Dans notre incubateur, le risque est sensiblement diminué, par un accompagnement « serré » pendant deux à trois ans et la libération initiale du fardeau administratif et comptable, ne laissant au porteur de projet que la préoccupation de « vendre et faire ses prestations ». Ce n’est que progressivement, au fil des premiers semestres qu’il devra apprendre toutes les ficelles de l’entrepreneuriat. L’objectif est de transformer une mortalité de plus de 50% en 5 ans, comme nous le montrent les statistiques suisses, en des chances de survie de plus de 80% à 5 ans.

Finalement, étant bénéficiaire d’un contrat de travail, il ne pourra pas se retrouver dans la précarité assurantielle de près de la moitié des indépendants qui n’ont, par exemple, pas de deuxième pilier.

Le Monde Economique Face au marché qui est davantage tourné vers la recherche effrénée du profit, comment l’Essaim peut-il rester fidèle aux valeurs d’une économie sociale et solidaire (ESS) ?

Claude Michaud Ce marché tourné vers une recherche effrénée du profit représente une économie reconnue aujourd’hui comme extrêmement fragile et susceptible de jeux de domino néfastes.

D’après une récente étude statistique réalisée par APRÈS-GE, ainsi que celles réalisées en France d’autres pays, l’économie sociale et solidaire représente environ 10% des emplois. Cela signifie que plusieurs millions de personnes considèrent les valeurs de l’ESS plus appropriées que celles de ce marché de maximisation du capital et d’individualisme stérile.

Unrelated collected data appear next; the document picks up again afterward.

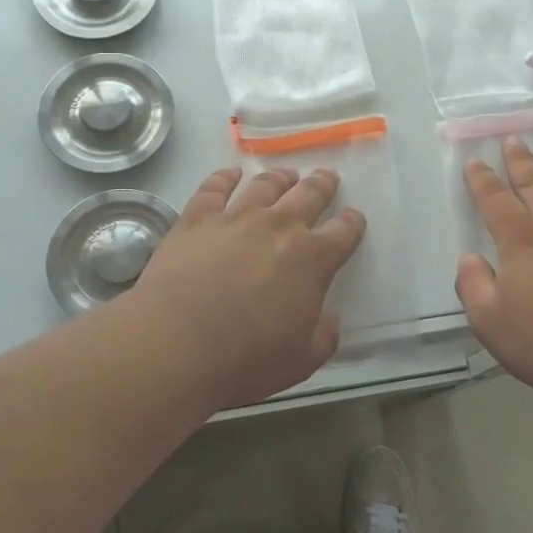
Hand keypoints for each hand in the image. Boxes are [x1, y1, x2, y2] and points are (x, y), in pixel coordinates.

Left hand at [131, 166, 365, 406]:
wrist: (178, 343)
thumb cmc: (246, 359)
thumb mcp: (302, 360)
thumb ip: (323, 335)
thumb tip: (329, 318)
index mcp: (312, 259)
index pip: (343, 232)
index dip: (352, 224)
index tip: (355, 219)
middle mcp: (279, 226)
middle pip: (308, 195)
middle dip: (322, 185)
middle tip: (327, 177)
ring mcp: (236, 217)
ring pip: (265, 186)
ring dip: (280, 178)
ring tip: (286, 174)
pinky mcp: (197, 218)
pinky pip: (214, 187)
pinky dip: (225, 176)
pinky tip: (231, 173)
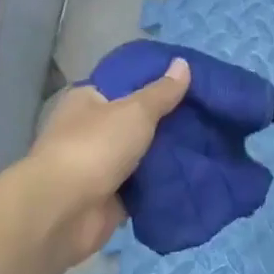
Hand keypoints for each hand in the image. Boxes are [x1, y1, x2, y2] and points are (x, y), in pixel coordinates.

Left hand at [17, 57, 191, 268]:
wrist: (65, 211)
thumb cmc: (95, 147)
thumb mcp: (135, 110)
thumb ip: (162, 92)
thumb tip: (183, 63)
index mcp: (88, 100)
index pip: (126, 85)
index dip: (157, 84)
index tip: (193, 85)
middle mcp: (90, 130)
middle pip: (136, 122)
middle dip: (168, 122)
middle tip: (207, 117)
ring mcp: (99, 165)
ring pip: (142, 155)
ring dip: (167, 155)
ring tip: (209, 145)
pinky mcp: (109, 197)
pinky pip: (142, 186)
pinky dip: (161, 184)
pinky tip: (193, 176)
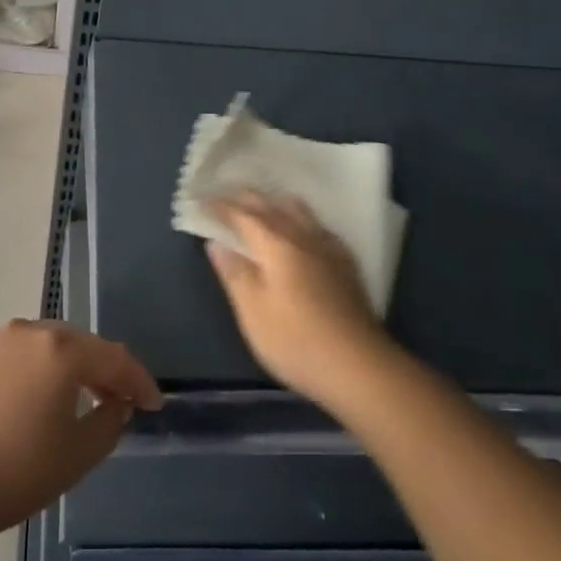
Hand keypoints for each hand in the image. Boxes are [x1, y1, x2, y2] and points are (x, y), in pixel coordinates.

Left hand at [0, 320, 161, 537]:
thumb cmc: (14, 471)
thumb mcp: (77, 455)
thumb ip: (109, 422)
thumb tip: (117, 403)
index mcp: (62, 349)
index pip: (114, 358)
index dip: (139, 381)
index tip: (153, 404)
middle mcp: (32, 331)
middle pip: (82, 344)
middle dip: (106, 370)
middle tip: (121, 401)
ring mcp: (0, 338)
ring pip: (51, 344)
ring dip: (72, 366)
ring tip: (82, 398)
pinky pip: (23, 352)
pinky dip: (41, 367)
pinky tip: (40, 396)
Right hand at [206, 193, 391, 410]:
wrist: (359, 366)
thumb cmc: (296, 341)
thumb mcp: (253, 311)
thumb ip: (234, 273)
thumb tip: (216, 242)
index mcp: (276, 244)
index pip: (243, 215)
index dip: (220, 206)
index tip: (200, 200)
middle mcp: (302, 237)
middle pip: (271, 207)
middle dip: (247, 198)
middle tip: (226, 194)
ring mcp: (328, 249)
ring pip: (299, 211)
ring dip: (276, 202)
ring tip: (263, 202)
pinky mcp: (346, 264)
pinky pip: (319, 227)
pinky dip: (302, 218)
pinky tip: (305, 229)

Ce ne serait donc pas par manque d’opportunités de projets économiques, sociaux et solidaires qu’Essaim devrait renoncer à défendre les valeurs de l’ESS. Au contraire, la conjoncture actuelle et les questionnements qui s’en suivent dans la société ne sont que des encouragements à promouvoir une économie saine et durable.

Le Monde Economique Détermination et indépendance des crédits rendent possible la création d’une entreprise par une personne seule avec peu de moyens. Mais dans le contexte économique actuel, créer une entreprise, est-il encore raisonnable ?

Claude Michaud Si l’on considère que 25’523 entreprises ont été radiées en Suisse, rien qu’en 2010, on peut supposer que créer une entreprise est totalement déraisonnable. Mais si l’on sait que 37’695 entreprises se sont créées dans la même période, selon l’institut Creditreform, cela veut-il dire que plus de 12’000 personnes ont perdu la raison ?

Créer une entreprise en suivant le schéma et les stéréotypes traditionnels est certainement peu raisonnable, en relation à l’incertitude du contexte économique actuel. Par contre, innover en réinsérant des valeurs de bon sens, partiellement oubliées, dans la réflexion initiale de la création est sans aucun doute bien plus raisonnable. L’importante résurgence des formes associatives et coopératives lors de ces dernières années nous prouve que la raison existe, mais pas toujours où l’on imagine qu’elle se trouve. Définitivem
ent oui ! Soyons raisonnables et lançons des entreprises, créatrices de richesse, mais respectueuses de l’environnement et préoccupées par l’intérêt collectif.